Good morning everyone,
Let me first say that we have a small business, and I am assuming the role of IT manager, and I am learning as I go. Not ideal, but it's what I have.
I was looking over the event logs on the server 2 days ago and noticed I was getting logins from pakistan, russia, turkey, malaysia, all over. So I downloaded Symantec Endpoint Protection SBE 2013 and have since deployed it.
I'm noticing in the event log the same IP addresses are still logging in. I searched for information on RDP exploits, saw a youtube video on one, checked my system settings and discovered that my solutions provider didn't set up RDP with NLA. So I require NLA now. Since I did that, I have not seen any new logins, although it was only 45 minutes ago (that being said, I was getting logins every 10 seconds.) Update: as of 1 minute ago, I'm seeing that Listener RDP-TCP received a connection, but usually that is followed up by another log entry saying User Authentication Succeeded. So maybe small victory?

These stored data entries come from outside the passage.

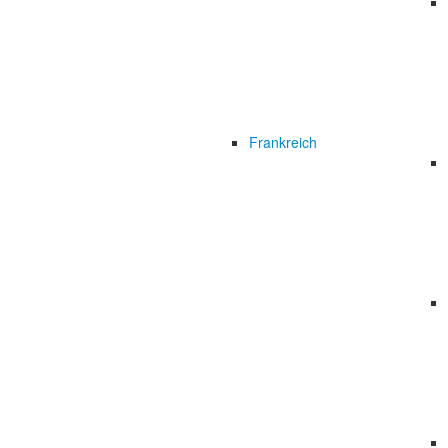
Frankreich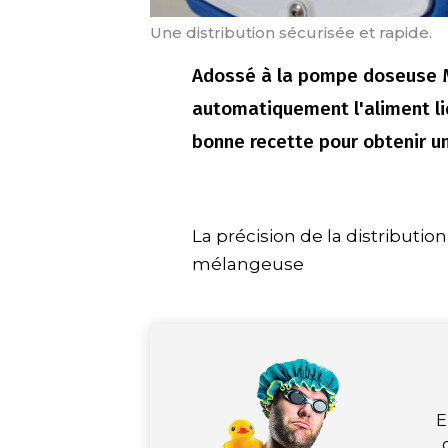
Une distribution sécurisée et rapide.
Adossé à la pompe doseuse M
automatiquement l'aliment li
bonne recette pour obtenir u
La précision de la distribut
mélangeuse
E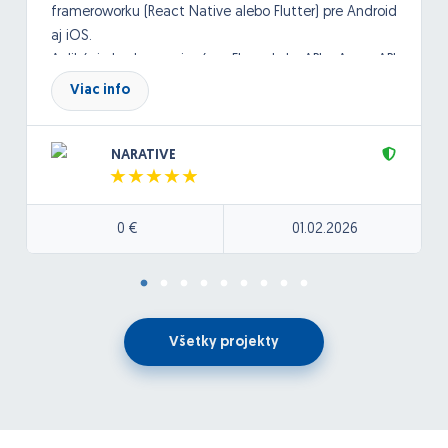
frameroworku (React Native alebo Flutter) pre Android
aj iOS.
Aplikácia bude napojená na ElevanLabs API a Azure API
- OpenAI.
Viac info
Databáza: NoSQL databáza
Backend bude postavený na cloudovej architektúre
NARATIVE
(Azure).
Pôjde o jednoduchú appku, ktorá umožnú užívateľom
nahrať zvukovú nahrávku, z ktorej sa bude generovať
0 €
01.02.2026
text (speech to text), text sa bude dať následne
upraviť v textovom editore a výsledný text sa
následne bude dať generovať ako zvuková nahrávka
cez (klon hlasu) cez Elevanlabs. Výsledná nahrávka sa
bude ukladať do DB.
Všetky projekty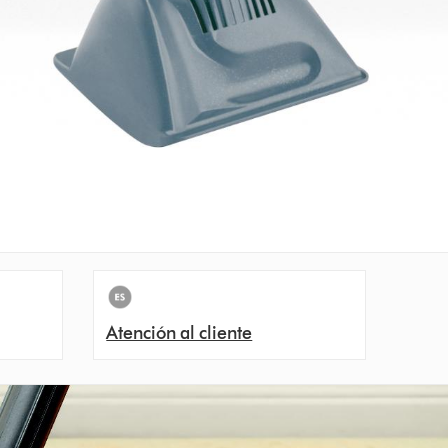
Atención al cliente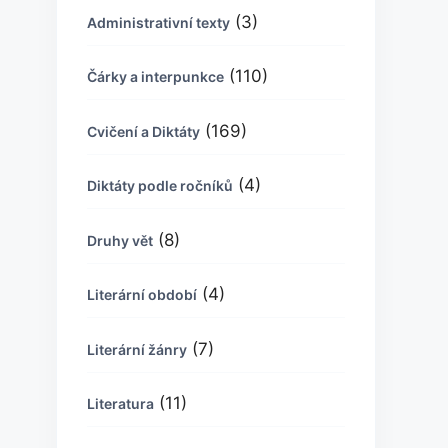
(3)
Administrativní texty
(110)
Čárky a interpunkce
(169)
Cvičení a Diktáty
(4)
Diktáty podle ročníků
(8)
Druhy vět
(4)
Literární období
(7)
Literární žánry
(11)
Literatura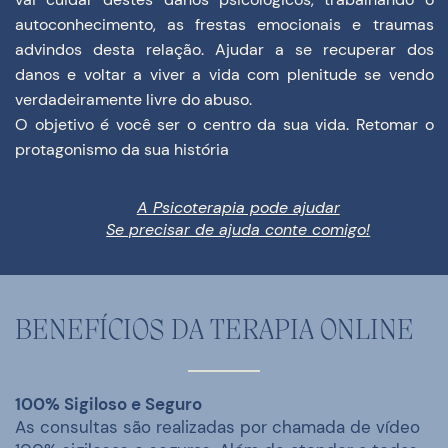
autoconhecimento, as frestas emocionais e traumas
advindos desta relação. Ajudar a se recuperar dos
danos e voltar a viver a vida com plenitude se vendo
verdadeiramente livre do abuso.
O objetivo é você ser o centro da sua vida. Retomar o
protagonismo da sua história
A Psicoterapia pode ajudar
Se precisar de ajuda conte comigo!
BENEFÍCIOS DA TERAPIA ONLINE
100% Sigiloso e Seg
uro
As consultas são realizadas por chamada de vídeo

I went in to my D-Link router and completely blocked port 3389 for my server's ip address. D-Link doesn't provide great support on best practices for port blocking, so that's the only solution I could find. I'm also blocking the offending ip addresses. As a side note, anybody have a recommendation on a hardware firewall?

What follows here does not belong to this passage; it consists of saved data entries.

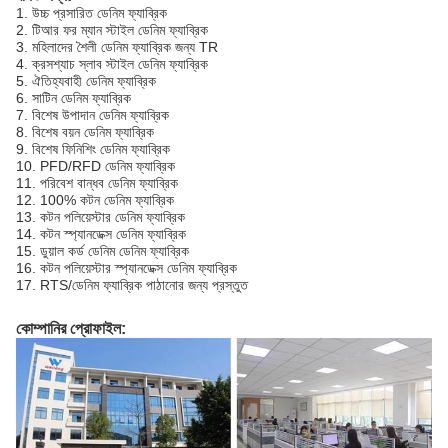
1. উচ্চ প্রসারিত ডেনিম ফ্যাব্রিক
2. টিআর ফর ম্যান স্টাইল ডেনিম ফ্যাব্রিক
3. মহিলাদের শৈলী ডেনিম ফ্যাব্রিক জন্য TR
4. ক্রসশ্যাচ স্লাব স্টাইল ডেনিম ফ্যাব্রিক
5. ঐতিহ্যবাহী ডেনিম ফ্যাব্রিক
6. সাটিন ডেনিম ফ্যাব্রিক
7. বিশেষ উপাদান ডেনিম ফ্যাব্রিক
8. বিশেষ বয়ন ডেনিম ফ্যাব্রিক
9. বিশেষ ফিনিশিং ডেনিম ফ্যাব্রিক
10. PFD/RFD ডেনিম ফ্যাব্রিক
11. পরিবেশ বান্ধব ডেনিম ফ্যাব্রিক
12. 100% কটন ডেনিম ফ্যাব্রিক
13. কটন পলিয়েস্টার ডেনিম ফ্যাব্রিক
14. কটন স্প্যানডেক্স ডেনিম ফ্যাব্রিক
15. ডুয়াল কর্ড ডেনিম ডেনিম ফ্যাব্রিক
16. কটন পলিয়েস্টার স্প্যানডেক্স ডেনিম ফ্যাব্রিক
17. RTS/ডেনিম ফ্যাব্রিক পাঠানোর জন্য প্রস্তুত
কোম্পানির প্রোফাইল: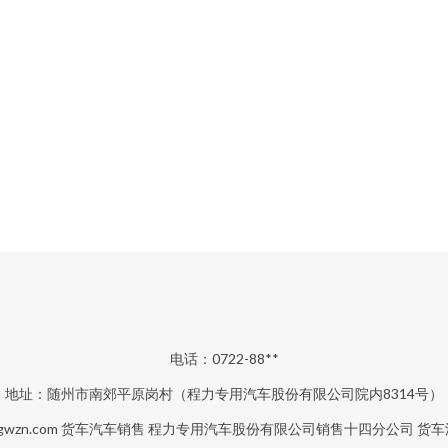
电话：0722-88**
地址：随州市南郊平原岗村（程力专用汽车股份有限公司院内8314号）
gwzn.com
货车汽车销售
程力专用汽车股份有限公司销售十四分公司
货车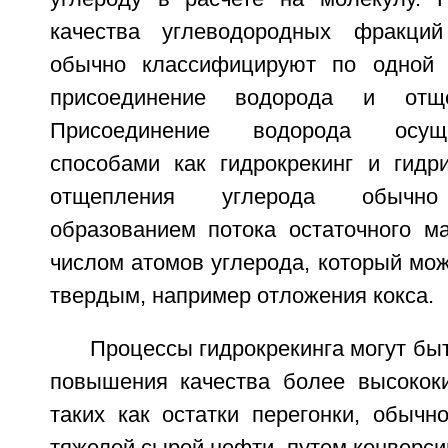
качества углеводородных фракций
обычно классифицируют по одной и
присоединение водорода и отще
Присоединение водорода осущ
способами как гидрокрекинг и гидр
отщепления углерода обычно
образованием потока остаточного м
числом атомов углерода, который мо
твердым, например отложения кокса.
Процессы гидрокрекинга могут бы
повышения качества более высокок
таких как остатки перегонки, обычн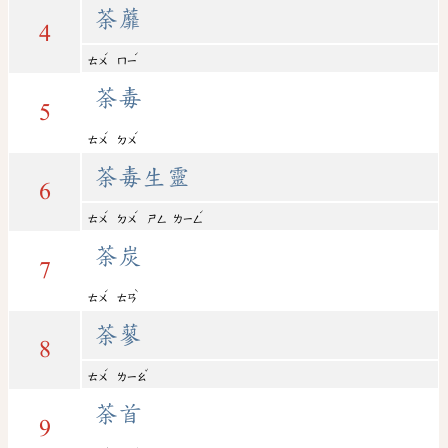
荼蘼
4
ˊ
ˊ
ㄊㄨ
ㄇㄧ
荼毒
5
ˊ
ˊ
ㄊㄨ
ㄉㄨ
荼毒生靈
6
ˊ
ˊ
ˊ
ㄊㄨ
ㄉㄨ
ㄕㄥ
ㄌㄧㄥ
荼炭
7
ˊ
ˋ
ㄊㄨ
ㄊㄢ
荼蓼
8
ˊ
ˇ
ㄊㄨ
ㄌㄧㄠ
荼首
9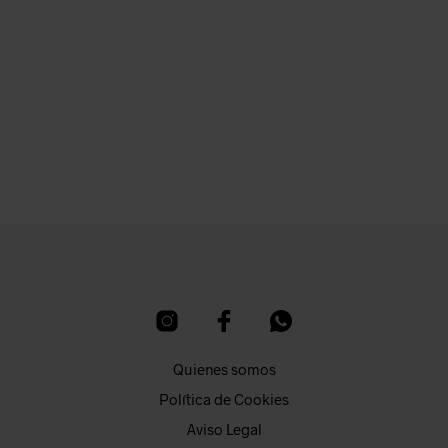
6,50
€
10,50
€
AÑADIR AL CARRITO
AÑADIR AL CARRITO
Quienes somos
Política de Cookies
Aviso Legal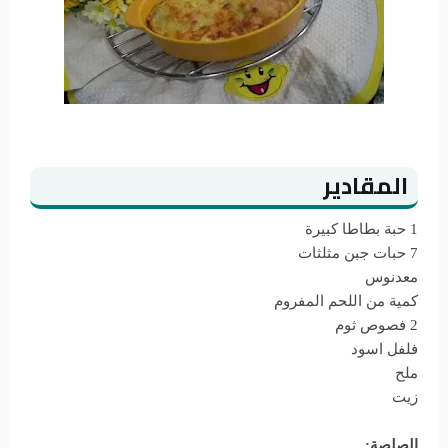
المقادير
1 حبة بطاطا كبيرة
7 حبات جبن مثلثات
معدنوس
كمية من اللحم المفروم
2 فصوص ثوم
فلفل اسود
ملح
زيت
الصلصة: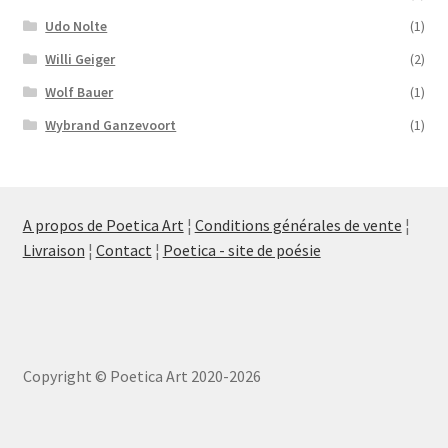
Udo Nolte
(1)
Willi Geiger
(2)
Wolf Bauer
(1)
Wybrand Ganzevoort
(1)
A propos de Poetica Art
¦
Conditions générales de vente
¦
Livraison
¦
Contact
¦
Poetica - site de poésie
Copyright © Poetica Art 2020-2026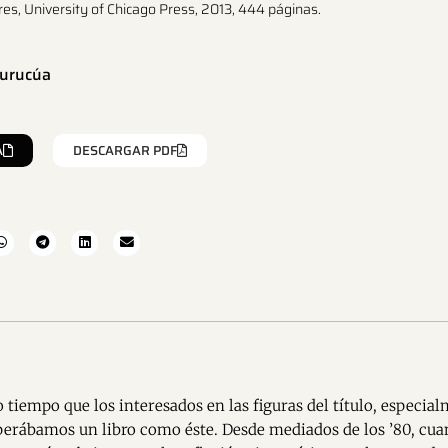
es, University of Chicago Press, 2013, 444 páginas.
Burucúa
A
DESCARGAR PDF
tiempo que los interesados en las figuras del título, especial
erábamos un libro como éste. Desde mediados de los ’80, cua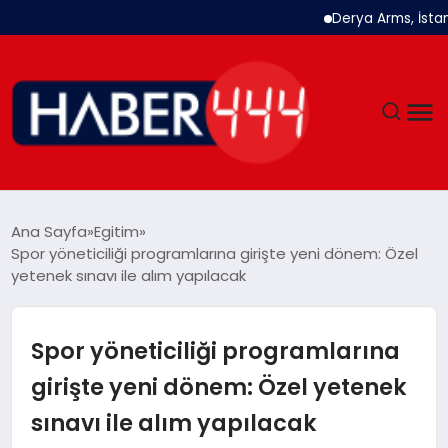
Derya Arms, İstanbul P
GÜNDEM
Ana Sayfa
Egitim
Spor yöneticiliği programlarına girişte yeni dönem: Özel
SIYASET
yetenek sınavı ile alım yapılacak
DÜNYA
Spor yöneticiliği programlarına
EKONOMI
girişte yeni dönem: Özel yetenek
sınavı ile alım yapılacak
SPOR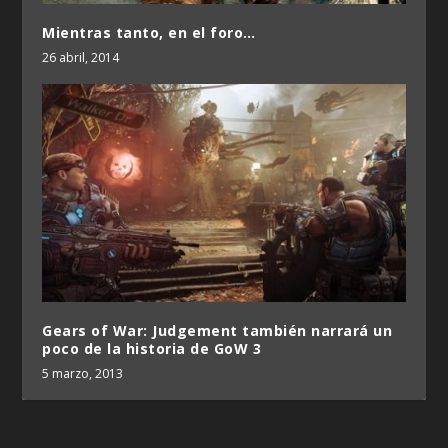
Mientras tanto, en el foro…
26 abril, 2014
Gears of War: Judgement también narrará un
poco de la historia de GoW 3
5 marzo, 2013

So what do you think about these steps I've taken?
The only problem I've seen so far is on my server when I try to launch Active Directory, it tells me the server is not operation. MS technet says there is a problem with blocking port 389, and I'm not sure if the product I've installed on the server is to blame - I installed the endpoint protection edition for desktops, not servers, because I wanted the network threat protection.